The Forensic Science Initiative is a collaborative effort between ASU scientists and community partners who are committed to extend the boundaries of current forensic science practice through innovative research approaches designed to address contemporary and future needs of people, governments, and private industries. Although our research programs are distributed across many academic units we are unified by the shared recognition that humans act as both causal agents and recipients of behaviors that impact the smooth functioning of societies’ public institutions including the criminal and civil judicial system, private healthcare industries, and national and international commerce.
|Dr. Erika Camacho conducts research at the interface of mathematical applications to biology and sociology. Some of her projects include mathematically modeling the transcription network in yeast, the interactions of photoreceptors, social networks, and fungal resistance under selective pressure. She has received various awards including a Citation from the U.S. National Security Agency for her excellent work in mentoring and guiding undergraduate research. She is a Ford Fellow, Sloan Fellow, and a Mellon Mays Fellow.|
|Dr. Lara Ferry is a Professor with expertise in physiology, biomechanics and Ichthyology. Her research focuses on the evolution of jaws and their function in the aquatic realm.|
|Dr. Gwyneth Gordon is a Research Scientist in the School of Earth and Space Exploration. Gwyneth’s expertise includes applying analytical chemistry to forensics, with a particular focus on isotope analysis. She has been validating the use of isotopes to predict the region of origin for human remains. She has also been a volunteer Crime Scene Specialist with the Mesa Police Department for more than six years, providing unique crossover insights between academia and practitioners.|
|Mr. Kim Jones (School of Mathematical & Natural Sciences) is the Director of Cybersecurity Education Consortium and is a 29-year intelligence, security, and risk management professional with progressive experience in all facets of information security. He holds the CISM and CISSP certifications.|
|Dr. Sreetharan Kanthaswamy’s (School of Mathematical & Natural Sciences) expertise is in population, forensic and conservation genetics.
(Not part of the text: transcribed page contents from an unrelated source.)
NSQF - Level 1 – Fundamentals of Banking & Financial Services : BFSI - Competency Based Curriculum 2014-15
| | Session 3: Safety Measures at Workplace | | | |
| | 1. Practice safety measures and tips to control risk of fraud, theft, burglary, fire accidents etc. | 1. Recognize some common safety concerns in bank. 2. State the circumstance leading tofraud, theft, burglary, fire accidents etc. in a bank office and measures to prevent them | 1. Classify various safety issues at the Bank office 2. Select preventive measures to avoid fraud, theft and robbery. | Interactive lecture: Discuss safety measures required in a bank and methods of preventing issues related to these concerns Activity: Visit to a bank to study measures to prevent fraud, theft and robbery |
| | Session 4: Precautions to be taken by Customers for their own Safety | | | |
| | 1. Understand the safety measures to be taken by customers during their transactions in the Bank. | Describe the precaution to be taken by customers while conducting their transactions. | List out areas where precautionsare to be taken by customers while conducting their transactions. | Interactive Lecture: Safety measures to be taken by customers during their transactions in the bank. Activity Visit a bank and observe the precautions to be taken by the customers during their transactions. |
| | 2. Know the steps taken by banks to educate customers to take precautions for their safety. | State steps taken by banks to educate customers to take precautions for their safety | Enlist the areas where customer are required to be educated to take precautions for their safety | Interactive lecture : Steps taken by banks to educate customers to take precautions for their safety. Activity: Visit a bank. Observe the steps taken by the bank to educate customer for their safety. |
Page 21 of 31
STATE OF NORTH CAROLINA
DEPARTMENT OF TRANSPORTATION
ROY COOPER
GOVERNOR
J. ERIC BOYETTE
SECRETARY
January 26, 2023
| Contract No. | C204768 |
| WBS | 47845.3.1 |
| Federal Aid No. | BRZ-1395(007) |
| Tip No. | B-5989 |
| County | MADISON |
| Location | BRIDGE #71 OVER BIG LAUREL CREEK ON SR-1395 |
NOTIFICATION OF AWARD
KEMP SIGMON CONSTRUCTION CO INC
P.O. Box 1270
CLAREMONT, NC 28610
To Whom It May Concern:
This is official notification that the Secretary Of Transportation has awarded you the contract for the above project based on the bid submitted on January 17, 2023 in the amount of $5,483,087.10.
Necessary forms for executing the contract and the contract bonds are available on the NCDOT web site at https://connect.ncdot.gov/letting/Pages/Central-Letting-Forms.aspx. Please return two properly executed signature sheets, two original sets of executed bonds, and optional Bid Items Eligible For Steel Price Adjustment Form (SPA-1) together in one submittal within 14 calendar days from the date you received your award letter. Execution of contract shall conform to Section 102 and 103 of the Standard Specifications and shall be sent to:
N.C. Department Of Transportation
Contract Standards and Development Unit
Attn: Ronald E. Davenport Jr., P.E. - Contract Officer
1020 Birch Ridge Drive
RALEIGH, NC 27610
Dr Kanthaswamy’s forensic science research is based on the analyses of biological samples collected at crime scenes or from civil cases for DNA-typing. His research aims to establish species-specific genetic markers for accurate identification and to enhance the population genetics database for each species. Besides providing educational and research opportunities for students in his laboratory, Dr Kanthaswamy also provides expert witness testimony on animal/veterinary forensic DNA analysis and casework review.|
|Ms. Kimberly Kobojek (School of Mathematical & Natural Sciences) formerly a forensic scientist with the City of Phoenix Police Department Crime Laboratory is interested in drug identification, toxicology and forensic biology. Professor Kobojek is Director of the undergraduate degree program in Forensic Sciences.|
|Dr. Tess M.S. Neal (School of Social and Behavioral Sciences) is both a researcher and a licensed psychologist. Her research interests focus on human inference and decision making, especially by experts. Dr. Neal studies these basic science questions in applied settings (e.g., the legal system, the scientific enterprise, healthcare and mental health systems, government) with the twin goals of discovering new understandings about how humans make decisions while also making concrete contributions to the “real world” so that clinicians, judges, lawyers, scientists, policymakers, and others can harness psychological science to make better use of information.|
|Dr. Jessica Salerno (School of Social and Behavioral Sciences) expertise includes emotion, forensic and correctional psychology, jury decision making, social psychology and the law, moral psychology, and legal decision making. Dr. Salerno’s research interests include several lines of inquiry that apply social psychological theory to legal contexts. For example, she investigates (a) the effect of emotion and intergroup dynamics in legal decision making, (b) how moral outrage drives biases against stigmatized groups in ambiguous legal contexts, and (c) how jurors evaluate the quality of scientific evidence presented by expert witnesses in court. She also explores how these decision-making processes might differ for individuals versus groups.|
Dr. Nick Schweitzer’s (School of Social and Behavioral Sciences) research focuses on the empirical study of the law and legal system, with a primary emphasis on how science (medical experiments, forensic science, neuroscience, etc) is used by the judicial system.
Dr. Schweitzer is Director and a founding member of the ASU Program on Law and Behavioral Science, a faculty fellow in the Center for Law, Science, and Innovation at ASU's Sandra Day O'Connor College of Law, a Fellow of the Lincoln Center for Applied Ethics, and an affiliated faculty member in ASU's School for the Future of Innovation in Society.